Search the listing below for the line containing "tors to bring along their unfinished". From there through the line containing "nd receive advice.", transcribe every line exactly, both ends included.

_TASK INPUT_:
================
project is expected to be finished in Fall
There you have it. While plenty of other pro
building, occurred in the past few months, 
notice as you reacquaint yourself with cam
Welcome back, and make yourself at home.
================
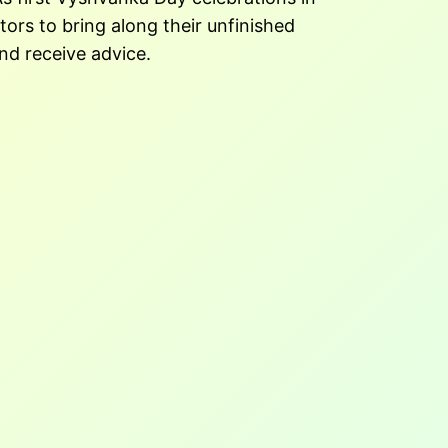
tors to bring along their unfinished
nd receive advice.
================
_EXERCISE RESPONSE_:
tors to bring along their unfinished
nd receive advice.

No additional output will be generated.